> _To do_: Each line below from the one containing "staining of benign" through the one containing "micrograph of testis" should be output exactly as it stands, and no other line should appear.
Task inputs: Begin
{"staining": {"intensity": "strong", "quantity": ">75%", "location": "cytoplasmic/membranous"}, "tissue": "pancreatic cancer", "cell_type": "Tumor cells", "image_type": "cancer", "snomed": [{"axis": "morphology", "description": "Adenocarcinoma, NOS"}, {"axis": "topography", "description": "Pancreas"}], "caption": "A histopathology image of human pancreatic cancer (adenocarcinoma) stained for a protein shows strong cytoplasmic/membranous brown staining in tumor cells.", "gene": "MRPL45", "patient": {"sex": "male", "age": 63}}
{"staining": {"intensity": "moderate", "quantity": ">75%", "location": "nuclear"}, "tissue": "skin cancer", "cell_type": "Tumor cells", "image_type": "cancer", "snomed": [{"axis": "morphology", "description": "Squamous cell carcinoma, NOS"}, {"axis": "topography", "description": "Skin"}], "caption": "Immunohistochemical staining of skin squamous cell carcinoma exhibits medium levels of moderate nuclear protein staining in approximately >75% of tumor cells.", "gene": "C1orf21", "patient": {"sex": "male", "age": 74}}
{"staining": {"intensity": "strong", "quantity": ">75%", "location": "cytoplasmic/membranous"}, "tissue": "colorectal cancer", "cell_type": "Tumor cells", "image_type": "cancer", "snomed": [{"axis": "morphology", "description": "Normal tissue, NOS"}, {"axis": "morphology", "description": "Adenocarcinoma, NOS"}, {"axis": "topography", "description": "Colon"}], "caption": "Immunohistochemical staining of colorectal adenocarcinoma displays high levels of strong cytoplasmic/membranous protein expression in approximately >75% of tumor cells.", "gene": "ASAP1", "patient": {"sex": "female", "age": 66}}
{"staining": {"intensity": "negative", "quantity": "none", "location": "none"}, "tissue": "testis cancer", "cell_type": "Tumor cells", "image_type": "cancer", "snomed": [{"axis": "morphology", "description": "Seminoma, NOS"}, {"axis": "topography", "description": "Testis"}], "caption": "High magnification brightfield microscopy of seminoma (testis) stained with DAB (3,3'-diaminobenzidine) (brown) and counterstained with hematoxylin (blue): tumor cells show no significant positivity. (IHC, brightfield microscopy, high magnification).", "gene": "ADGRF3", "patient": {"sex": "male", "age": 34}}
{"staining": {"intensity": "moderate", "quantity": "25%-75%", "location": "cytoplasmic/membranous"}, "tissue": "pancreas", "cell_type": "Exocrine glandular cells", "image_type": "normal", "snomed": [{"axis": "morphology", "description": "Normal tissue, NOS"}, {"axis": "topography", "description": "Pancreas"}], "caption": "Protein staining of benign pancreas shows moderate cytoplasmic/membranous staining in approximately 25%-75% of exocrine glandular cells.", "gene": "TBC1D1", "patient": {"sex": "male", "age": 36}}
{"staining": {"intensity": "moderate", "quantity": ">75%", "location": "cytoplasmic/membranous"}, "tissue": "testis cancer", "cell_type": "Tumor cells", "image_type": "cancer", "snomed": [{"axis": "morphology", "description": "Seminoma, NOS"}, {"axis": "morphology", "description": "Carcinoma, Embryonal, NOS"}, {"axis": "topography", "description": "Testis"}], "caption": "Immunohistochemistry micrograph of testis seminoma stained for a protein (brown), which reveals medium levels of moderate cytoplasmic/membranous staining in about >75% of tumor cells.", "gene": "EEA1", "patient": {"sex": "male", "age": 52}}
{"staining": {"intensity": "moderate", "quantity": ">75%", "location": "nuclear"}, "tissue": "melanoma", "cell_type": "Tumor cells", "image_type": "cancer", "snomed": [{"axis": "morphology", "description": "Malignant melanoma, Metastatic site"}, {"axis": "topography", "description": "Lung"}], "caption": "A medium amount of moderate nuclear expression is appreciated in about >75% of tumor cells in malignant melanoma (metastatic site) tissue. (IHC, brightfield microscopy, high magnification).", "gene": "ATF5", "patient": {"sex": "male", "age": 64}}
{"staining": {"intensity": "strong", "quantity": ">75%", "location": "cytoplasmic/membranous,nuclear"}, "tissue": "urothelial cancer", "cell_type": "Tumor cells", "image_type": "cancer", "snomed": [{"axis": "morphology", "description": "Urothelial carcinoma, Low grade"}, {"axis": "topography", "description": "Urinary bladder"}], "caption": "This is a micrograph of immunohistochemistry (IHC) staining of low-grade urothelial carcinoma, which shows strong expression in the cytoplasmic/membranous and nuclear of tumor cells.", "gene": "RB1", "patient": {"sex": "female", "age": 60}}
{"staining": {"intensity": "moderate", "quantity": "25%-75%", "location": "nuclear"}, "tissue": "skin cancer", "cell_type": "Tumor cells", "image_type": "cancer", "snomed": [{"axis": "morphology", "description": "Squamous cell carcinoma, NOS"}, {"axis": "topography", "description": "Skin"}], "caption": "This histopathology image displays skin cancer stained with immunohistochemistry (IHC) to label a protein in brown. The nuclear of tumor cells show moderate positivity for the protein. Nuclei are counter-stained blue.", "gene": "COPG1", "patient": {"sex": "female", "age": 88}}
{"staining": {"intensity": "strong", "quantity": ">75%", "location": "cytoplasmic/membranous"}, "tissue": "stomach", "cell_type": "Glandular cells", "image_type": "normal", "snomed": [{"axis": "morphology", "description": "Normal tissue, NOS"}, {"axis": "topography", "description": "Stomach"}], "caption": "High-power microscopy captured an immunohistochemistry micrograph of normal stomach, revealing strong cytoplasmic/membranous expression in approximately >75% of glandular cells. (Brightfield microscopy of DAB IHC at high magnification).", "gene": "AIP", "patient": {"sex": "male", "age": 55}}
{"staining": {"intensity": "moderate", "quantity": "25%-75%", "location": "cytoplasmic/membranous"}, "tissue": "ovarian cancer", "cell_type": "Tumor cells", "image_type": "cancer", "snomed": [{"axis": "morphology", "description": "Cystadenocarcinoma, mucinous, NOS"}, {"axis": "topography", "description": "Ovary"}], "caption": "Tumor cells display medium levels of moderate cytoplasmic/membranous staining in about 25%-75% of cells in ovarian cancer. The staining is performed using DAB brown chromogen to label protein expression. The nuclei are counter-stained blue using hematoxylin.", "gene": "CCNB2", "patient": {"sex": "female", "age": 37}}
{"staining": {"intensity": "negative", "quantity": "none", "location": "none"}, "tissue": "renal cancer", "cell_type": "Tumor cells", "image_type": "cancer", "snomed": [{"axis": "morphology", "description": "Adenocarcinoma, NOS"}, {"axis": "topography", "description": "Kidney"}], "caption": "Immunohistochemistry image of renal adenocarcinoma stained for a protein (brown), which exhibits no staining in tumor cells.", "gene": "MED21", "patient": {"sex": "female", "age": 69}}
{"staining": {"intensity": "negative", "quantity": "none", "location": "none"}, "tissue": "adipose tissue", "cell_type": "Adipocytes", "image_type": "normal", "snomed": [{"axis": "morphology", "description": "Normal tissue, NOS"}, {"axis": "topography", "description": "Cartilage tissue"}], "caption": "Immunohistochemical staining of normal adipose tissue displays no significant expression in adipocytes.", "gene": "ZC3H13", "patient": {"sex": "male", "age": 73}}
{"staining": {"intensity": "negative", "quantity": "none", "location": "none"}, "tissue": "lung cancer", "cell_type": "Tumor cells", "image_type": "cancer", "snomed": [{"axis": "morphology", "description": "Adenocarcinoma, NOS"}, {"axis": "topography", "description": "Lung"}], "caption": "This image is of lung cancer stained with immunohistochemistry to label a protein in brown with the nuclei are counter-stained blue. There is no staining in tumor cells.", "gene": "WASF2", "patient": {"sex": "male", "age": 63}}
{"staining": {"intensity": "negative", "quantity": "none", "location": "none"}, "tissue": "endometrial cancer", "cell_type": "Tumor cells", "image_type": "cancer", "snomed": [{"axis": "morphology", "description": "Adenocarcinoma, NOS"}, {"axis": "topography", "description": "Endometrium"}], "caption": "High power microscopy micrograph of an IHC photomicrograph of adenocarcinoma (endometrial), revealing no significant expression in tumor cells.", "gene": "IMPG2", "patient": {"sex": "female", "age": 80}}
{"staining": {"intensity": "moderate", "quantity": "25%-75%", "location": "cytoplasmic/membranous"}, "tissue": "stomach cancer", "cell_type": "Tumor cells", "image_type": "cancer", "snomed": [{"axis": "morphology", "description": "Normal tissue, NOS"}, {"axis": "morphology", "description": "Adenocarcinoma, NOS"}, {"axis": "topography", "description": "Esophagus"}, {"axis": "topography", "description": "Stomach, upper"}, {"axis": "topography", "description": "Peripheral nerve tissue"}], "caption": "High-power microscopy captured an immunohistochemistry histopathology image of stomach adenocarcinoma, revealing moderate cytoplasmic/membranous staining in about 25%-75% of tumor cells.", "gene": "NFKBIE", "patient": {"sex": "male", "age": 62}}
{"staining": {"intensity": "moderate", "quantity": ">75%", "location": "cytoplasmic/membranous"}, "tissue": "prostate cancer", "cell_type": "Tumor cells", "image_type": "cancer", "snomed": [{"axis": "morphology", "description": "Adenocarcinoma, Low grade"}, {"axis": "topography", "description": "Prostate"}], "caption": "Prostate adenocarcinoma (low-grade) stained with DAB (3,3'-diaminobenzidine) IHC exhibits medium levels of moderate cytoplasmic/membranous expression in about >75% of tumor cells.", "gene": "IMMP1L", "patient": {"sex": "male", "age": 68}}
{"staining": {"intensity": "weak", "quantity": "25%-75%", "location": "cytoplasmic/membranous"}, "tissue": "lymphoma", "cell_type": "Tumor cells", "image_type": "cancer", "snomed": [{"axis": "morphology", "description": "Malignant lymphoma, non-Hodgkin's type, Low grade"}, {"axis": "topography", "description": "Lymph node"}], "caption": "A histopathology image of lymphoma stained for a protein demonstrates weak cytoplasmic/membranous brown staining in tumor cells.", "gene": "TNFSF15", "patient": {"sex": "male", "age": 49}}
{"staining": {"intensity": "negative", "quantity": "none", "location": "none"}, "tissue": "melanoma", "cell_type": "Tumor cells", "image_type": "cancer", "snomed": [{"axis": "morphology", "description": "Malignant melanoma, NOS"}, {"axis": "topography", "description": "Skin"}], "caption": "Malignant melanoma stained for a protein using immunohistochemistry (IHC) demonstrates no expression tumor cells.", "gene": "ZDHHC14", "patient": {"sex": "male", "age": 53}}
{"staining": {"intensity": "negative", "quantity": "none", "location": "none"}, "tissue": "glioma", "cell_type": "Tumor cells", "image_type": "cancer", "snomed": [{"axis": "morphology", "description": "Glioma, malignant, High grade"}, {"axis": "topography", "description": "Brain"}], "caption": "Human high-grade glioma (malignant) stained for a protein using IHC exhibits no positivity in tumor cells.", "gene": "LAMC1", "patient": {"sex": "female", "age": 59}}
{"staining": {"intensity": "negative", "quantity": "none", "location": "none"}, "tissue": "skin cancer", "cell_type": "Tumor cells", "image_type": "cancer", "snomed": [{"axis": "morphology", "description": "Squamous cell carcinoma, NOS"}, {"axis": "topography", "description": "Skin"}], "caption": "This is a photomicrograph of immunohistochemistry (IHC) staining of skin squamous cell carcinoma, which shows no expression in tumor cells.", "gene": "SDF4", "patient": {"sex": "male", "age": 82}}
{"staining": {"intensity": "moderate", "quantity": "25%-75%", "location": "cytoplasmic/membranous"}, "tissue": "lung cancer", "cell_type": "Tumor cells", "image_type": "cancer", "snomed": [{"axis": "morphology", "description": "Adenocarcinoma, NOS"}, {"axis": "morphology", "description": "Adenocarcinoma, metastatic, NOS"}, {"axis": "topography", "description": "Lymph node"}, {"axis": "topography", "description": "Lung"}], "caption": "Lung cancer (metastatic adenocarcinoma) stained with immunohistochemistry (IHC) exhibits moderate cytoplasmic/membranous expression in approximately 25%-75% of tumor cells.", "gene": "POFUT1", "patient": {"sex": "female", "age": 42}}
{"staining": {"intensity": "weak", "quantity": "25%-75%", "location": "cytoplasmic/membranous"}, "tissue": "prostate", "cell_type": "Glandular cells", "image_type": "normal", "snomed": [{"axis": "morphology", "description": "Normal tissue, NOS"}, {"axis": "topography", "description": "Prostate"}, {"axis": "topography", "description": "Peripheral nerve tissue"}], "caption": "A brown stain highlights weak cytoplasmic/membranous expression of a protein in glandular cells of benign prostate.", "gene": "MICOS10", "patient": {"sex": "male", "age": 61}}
Task inputs: End
> _Output for this exercise_:
{"staining": {"intensity": "moderate", "quantity": "25%-75%", "location": "cytoplasmic/membranous"}, "tissue": "pancreas", "cell_type": "Exocrine glandular cells", "image_type": "normal", "snomed": [{"axis": "morphology", "description": "Normal tissue, NOS"}, {"axis": "topography", "description": "Pancreas"}], "caption": "Protein staining of benign pancreas shows moderate cytoplasmic/membranous staining in approximately 25%-75% of exocrine glandular cells.", "gene": "TBC1D1", "patient": {"sex": "male", "age": 36}}
{"staining": {"intensity": "moderate", "quantity": ">75%", "location": "cytoplasmic/membranous"}, "tissue": "testis cancer", "cell_type": "Tumor cells", "image_type": "cancer", "snomed": [{"axis": "morphology", "description": "Seminoma, NOS"}, {"axis": "morphology", "description": "Carcinoma, Embryonal, NOS"}, {"axis": "topography", "description": "Testis"}], "caption": "Immunohistochemistry micrograph of testis seminoma stained for a protein (brown), which reveals medium levels of moderate cytoplasmic/membranous staining in about >75% of tumor cells.", "gene": "EEA1", "patient": {"sex": "male", "age": 52}}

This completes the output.